The voyage to America was a particularly stormy one. The ship was battered and beaten, and it rolled sickeningly, as each thundering wave threatened to send it to the bottom. The brothers were utterly terrified. But there was a group of passengers on board who hardly seemed to be affected at all by the prospect of being sent to a watery grave. They were Christian missionaries. They remained calm, and even cheerful in the tempest, often sitting together praying, or singing hymns of praise. Eventually the storm abated, and they reached the harbour safely. But Charles was greatly impressed with what he had seen and wondered what the missionaries’ secret was. “How can it be?” he thought.
Soon the two brothers launched themselves into what they believed to be their “mission.” They set about the task of making the Indian people obey all those rules they had followed so soberly in their university days.
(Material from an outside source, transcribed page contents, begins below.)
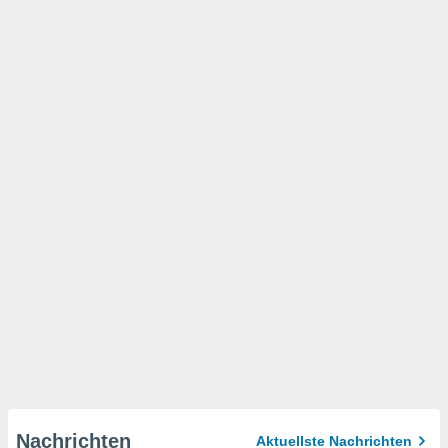
Nachrichten
Aktuellste Nachrichten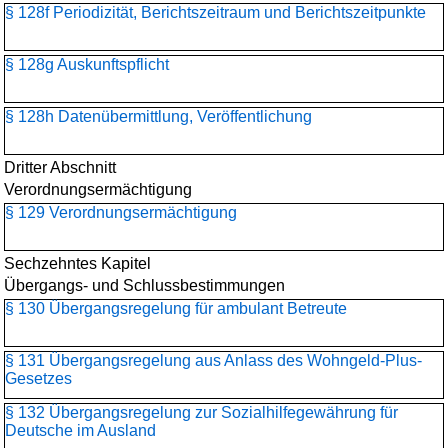
§ 128f Periodizität, Berichtszeitraum und Berichtszeitpunkte
§ 128g Auskunftspflicht
§ 128h Datenübermittlung, Veröffentlichung
Dritter Abschnitt
Verordnungsermächtigung
§ 129 Verordnungsermächtigung
Sechzehntes Kapitel
Übergangs- und Schlussbestimmungen
§ 130 Übergangsregelung für ambulant Betreute
§ 131 Übergangsregelung aus Anlass des Wohngeld-Plus-
Gesetzes
§ 132 Übergangsregelung zur Sozialhilfegewährung für
Deutsche im Ausland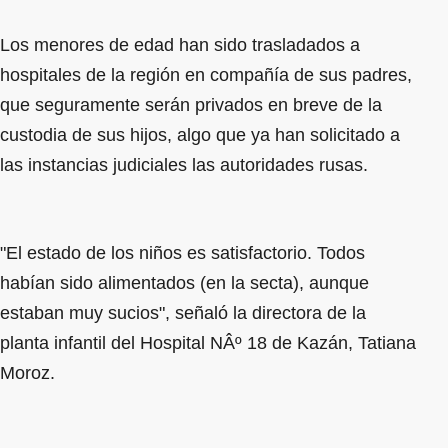
Los menores de edad han sido trasladados a
hospitales de la región en compañía de sus padres,
que seguramente serán privados en breve de la
custodia de sus hijos, algo que ya han solicitado a
las instancias judiciales las autoridades rusas.
"El estado de los niños es satisfactorio. Todos
habían sido alimentados (en la secta), aunque
estaban muy sucios", señaló la directora de la
planta infantil del Hospital NÂº 18 de Kazán, Tatiana
Moroz.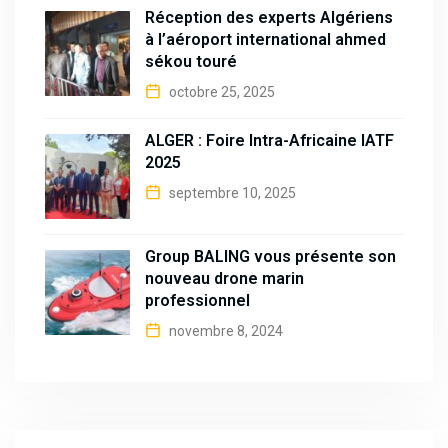
Réception des experts Algériens
à l’aéroport international ahmed
sékou touré
octobre 25, 2025
ALGER : Foire Intra-Africaine IATF
2025
septembre 10, 2025
Group BALING vous présente son
nouveau drone marin
professionnel
novembre 8, 2024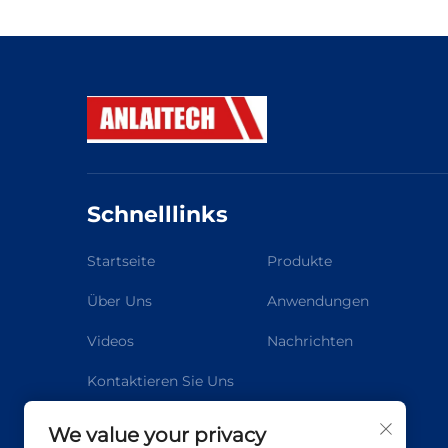
Schnelllinks
Startseite
Produkte
Über Uns
Anwendungen
Videos
Nachrichten
Kontaktieren Sie Uns
We value your privacy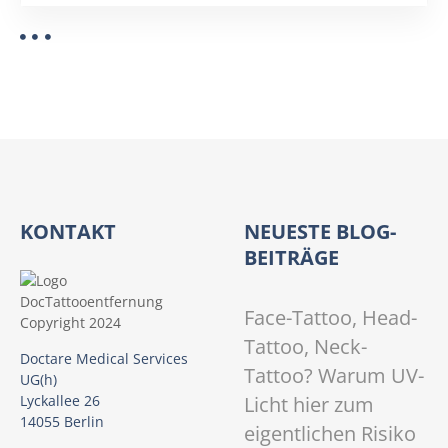
?
KONTAKT
NEUESTE BLOG-
BEITRÄGE
Face-Tattoo, Head-
Tattoo, Neck-
Doctare Medical Services
Tattoo? Warum UV-
UG(h)
Licht hier zum
Lyckallee 26
14055 Berlin
eigentlichen Risiko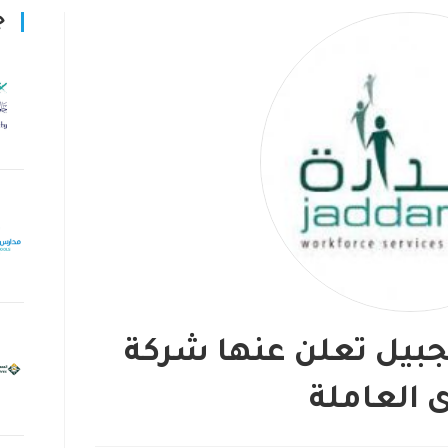
ج
جبيل تعلن عنها شركة
 العاملة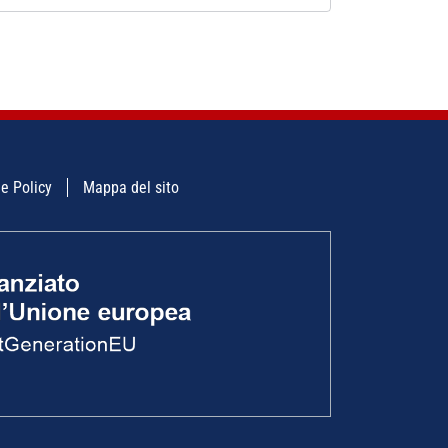
e Policy
Mappa del sito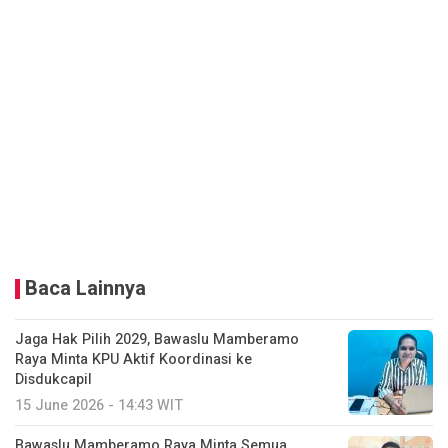
Baca Lainnya
Jaga Hak Pilih 2029, Bawaslu Mamberamo
Raya Minta KPU Aktif Koordinasi ke
Disdukcapil
15 June 2026 - 14:43 WIT
Bawaslu Mamberamo Raya Minta Semua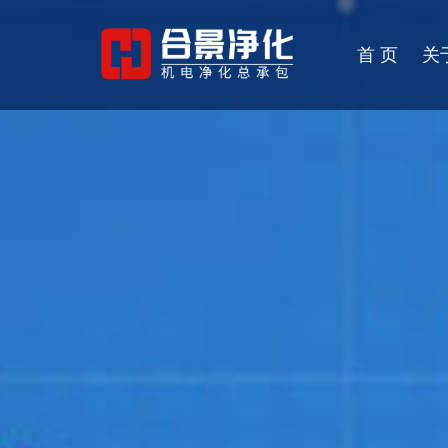
首 页
关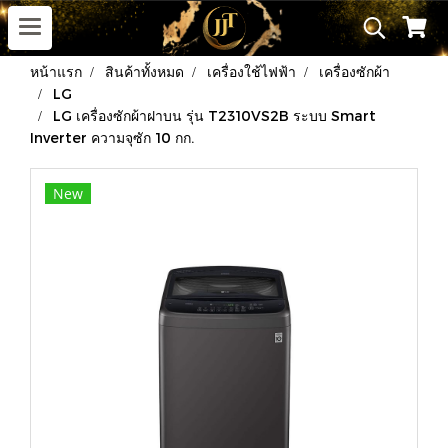
หน้าแรก
สินค้าทั้งหมด
เครื่องใช้ไฟฟ้า
เครื่องซักผ้า
LG
LG เครื่องซักผ้าฝาบน รุ่น T2310VS2B ระบบ Smart
Inverter ความจุซัก 10 กก.
New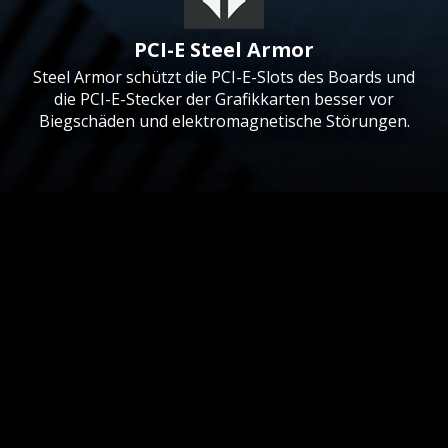
PCI-E Steel Armor
Steel Armor schützt die PCI-E-Slots des Boards und
die PCI-E-Stecker der Grafikkarten besser vor
Biegschäden und elektromagnetische Störungen.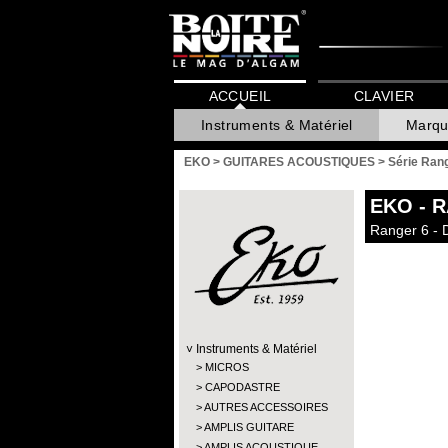
ACCUEIL
CLAVIER
Instruments & Matériel
Marqu
EKO
>
GUITARES ACOUSTIQUES
>
Série Ran
EKO
- 
Ranger 6 - 
Instruments & Matériel
MICROS
CAPODASTRE
AUTRES ACCESSOIRES
AMPLIS GUITARE
AMPLIS ACOUSTIQUE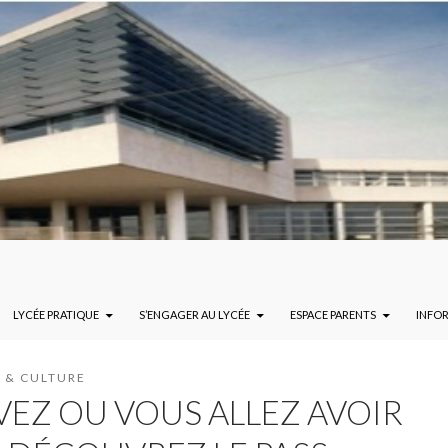
LYCÉE PRATIQUE
S’ENGAGER AU LYCÉE
ESPACE PARENTS
INFO
I & CULTURE
VEZ OU VOUS ALLEZ AVOIR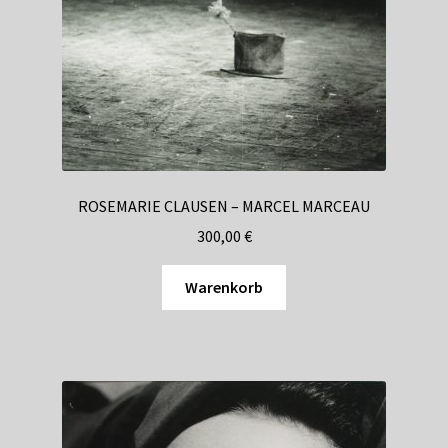
ROSEMARIE CLAUSEN – MARCEL MARCEAU
300,00
€
Warenkorb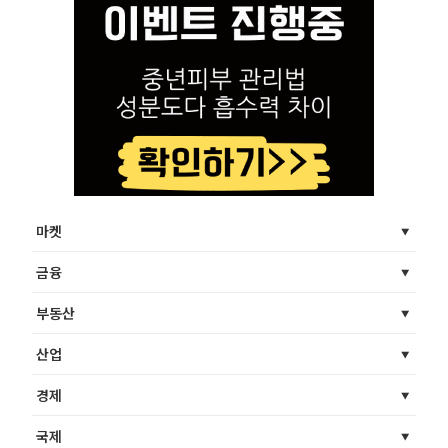
마켓
금융
부동산
산업
경제
국제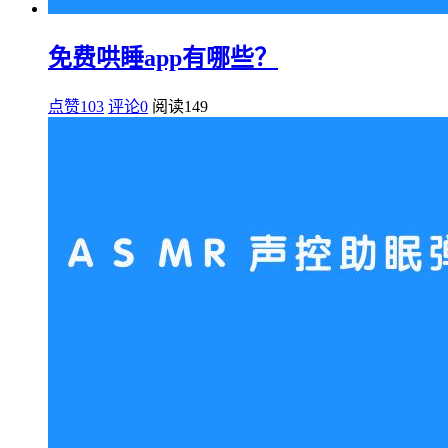
免费哄睡app有哪些？
点赞103
评论0
阅读
149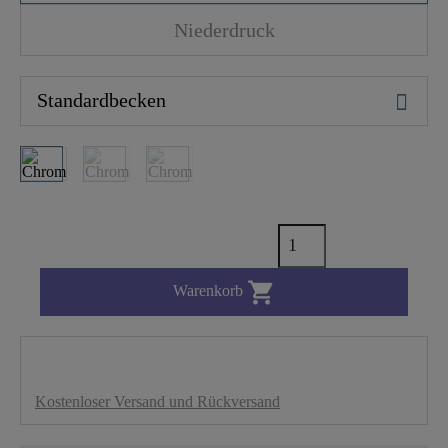
Niederdruck

Warenkorb
Kostenloser Versand und Rückversand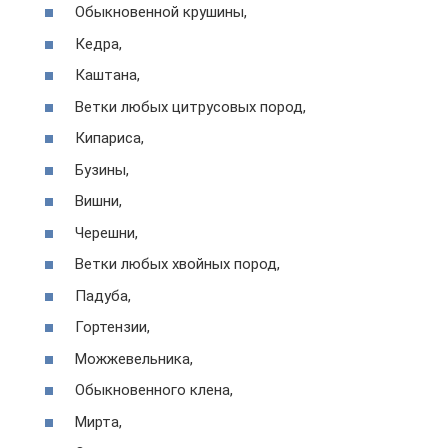
Обыкновенной крушины,
Кедра,
Каштана,
Ветки любых цитрусовых пород,
Кипариса,
Бузины,
Вишни,
Черешни,
Ветки любых хвойных пород,
Падуба,
Гортензии,
Можжевельника,
Обыкновенного клена,
Мирта,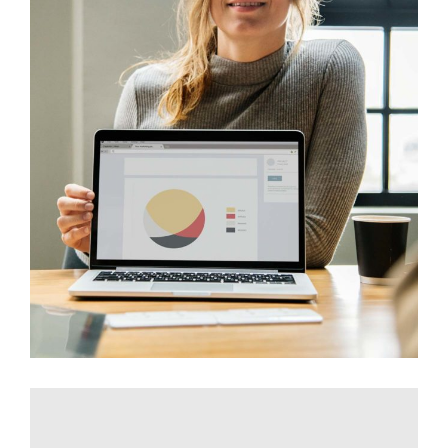
Innovaton
Networking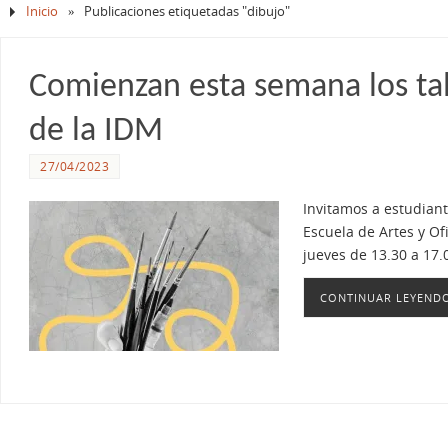
Inicio
»
Publicaciones etiquetadas "dibujo"
Comienzan esta semana los tall
de la IDM
27/04/2023
Invitamos a estudiante
Escuela de Artes y Of
jueves de 13.30 a 17.
CONTINUAR LEYEND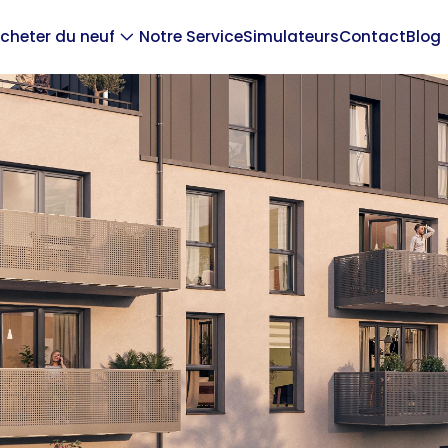
cheter du neuf
Notre Service
Simulateurs
Contact
Blog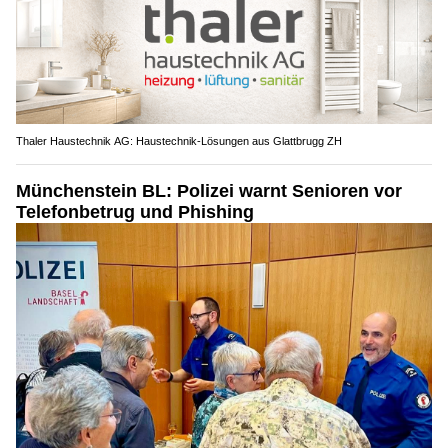
Thaler Haustechnik AG: Haustechnik-Lösungen aus Glattbrugg ZH
Münchenstein BL: Polizei warnt Senioren vor
Telefonbetrug und Phishing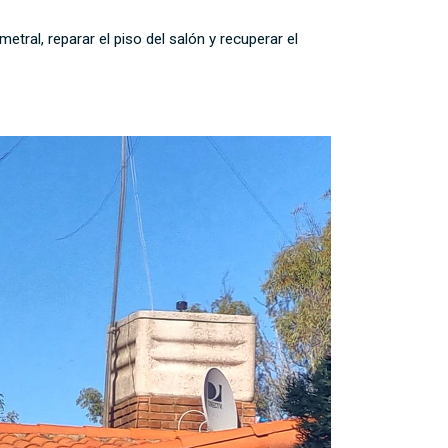
metral, reparar el piso del salón y recuperar el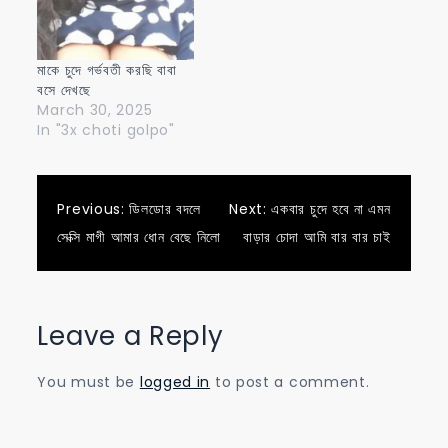
মাকে চুদে গর্ভবতী করছি বাবা
বসে দেখছে
March 30, 2025
In "3x choti golpo"
Post
Previous:
ডিলডোর বদলে
Next:
একবার চুদে হবে না এমন
সেক্সি মাগী আমার ধোন বেছে নিলো
বাড়ার চোদা আমি বার বার চাই
navigation
Leave a Reply
You must be
logged in
to post a comment.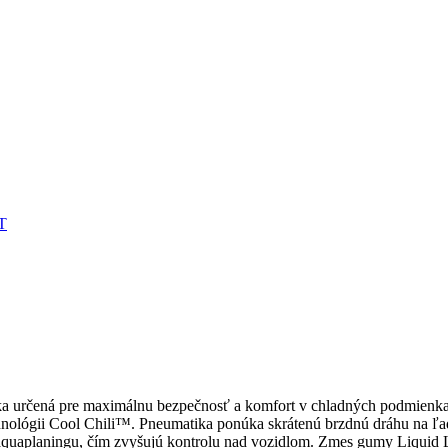
T
ka určená pre maximálnu bezpečnosť a komfort v chladných podmienka
ológii Cool Chili™. Pneumatika ponúka skrátenú brzdnú dráhu na ľade
aquaplaningu, čím zvyšujú kontrolu nad vozidlom. Zmes gumy Liquid 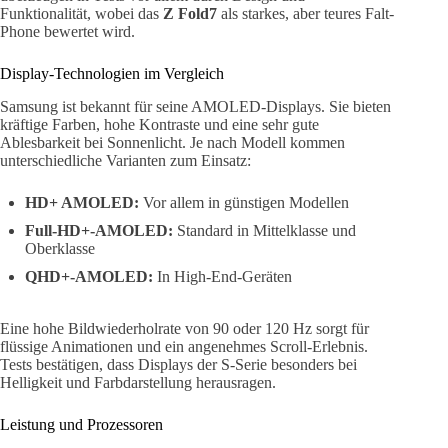
Funktionalität, wobei das
Z Fold7
als starkes, aber teures Falt-
Phone bewertet wird.
Display-Technologien im Vergleich
Samsung ist bekannt für seine AMOLED-Displays. Sie bieten
kräftige Farben, hohe Kontraste und eine sehr gute
Ablesbarkeit bei Sonnenlicht. Je nach Modell kommen
unterschiedliche Varianten zum Einsatz:
HD+ AMOLED:
Vor allem in günstigen Modellen
Full-HD+-AMOLED:
Standard in Mittelklasse und
Oberklasse
QHD+-AMOLED:
In High-End-Geräten
Eine hohe Bildwiederholrate von 90 oder 120 Hz sorgt für
flüssige Animationen und ein angenehmes Scroll-Erlebnis.
Tests bestätigen, dass Displays der S-Serie besonders bei
Helligkeit und Farbdarstellung herausragen.
Leistung und Prozessoren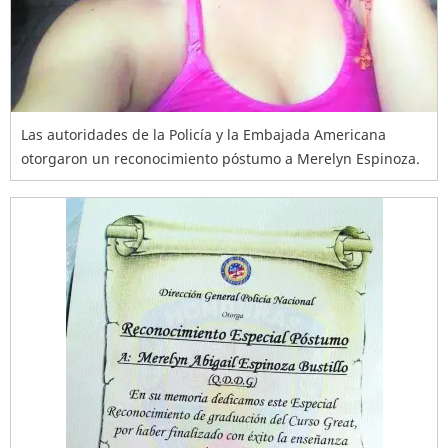
Las autoridades de la Policía y la Embajada Americana
otorgaron un reconocimiento póstumo a Merelyn Espinoza.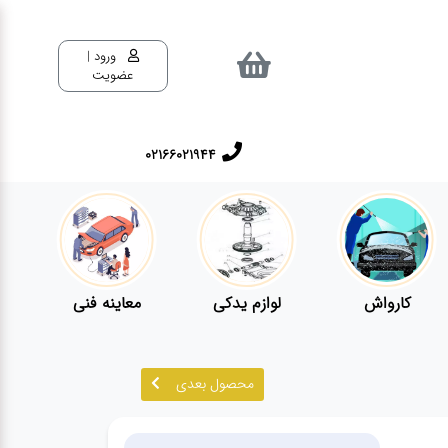
ورود |
عضویت
02166021944
کارواش
لوازم یدکی
معاینه فنی
محصول بعدی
But the Indians did not see the value of it all, and their work was a failure. After one year, Charles took sick and the brothers were forced to return to England. They went back greatly discouraged.
Then Charles made contact with a group of Christians who held to similar beliefs to the missionaries he had met on the trip. And through their teaching he finally understood that the way to peace is not a “do” but a “done.” Not that good conduct was unimportant. But there was something needed first. Something deeper, and life-changing. It was not what he could do for God that would bring rest to his soul, but what Christ had already done for him on the cross. He learned that “Christ died for our sins” (I Cor. 15:3). He learned that when a person puts his faith in Christ, God credits the righteousness of Christ to his account, as a free gift of His grace (Rom. 3:20-21; II Cor. 5:21).
Three days later, his brother John made the same discovery. The two brothers–John (1703-1791) and Charles (1707-1788) Wesley– then launched an evangelistic ministry that would be the greatest the English-speaking world has ever seen. And Charles wrote a hymn expressing his wonder at the love of God. We call it, “And Can It Be?”–an expression of utter amazement. It begins, “And can it be that I should gain an interest in the Saviour’s blood? / Died He for me, who caused His pain? For me, who Him to death pursued? / Amazing love! How can it be that Thou, my God, shouldst die for me?”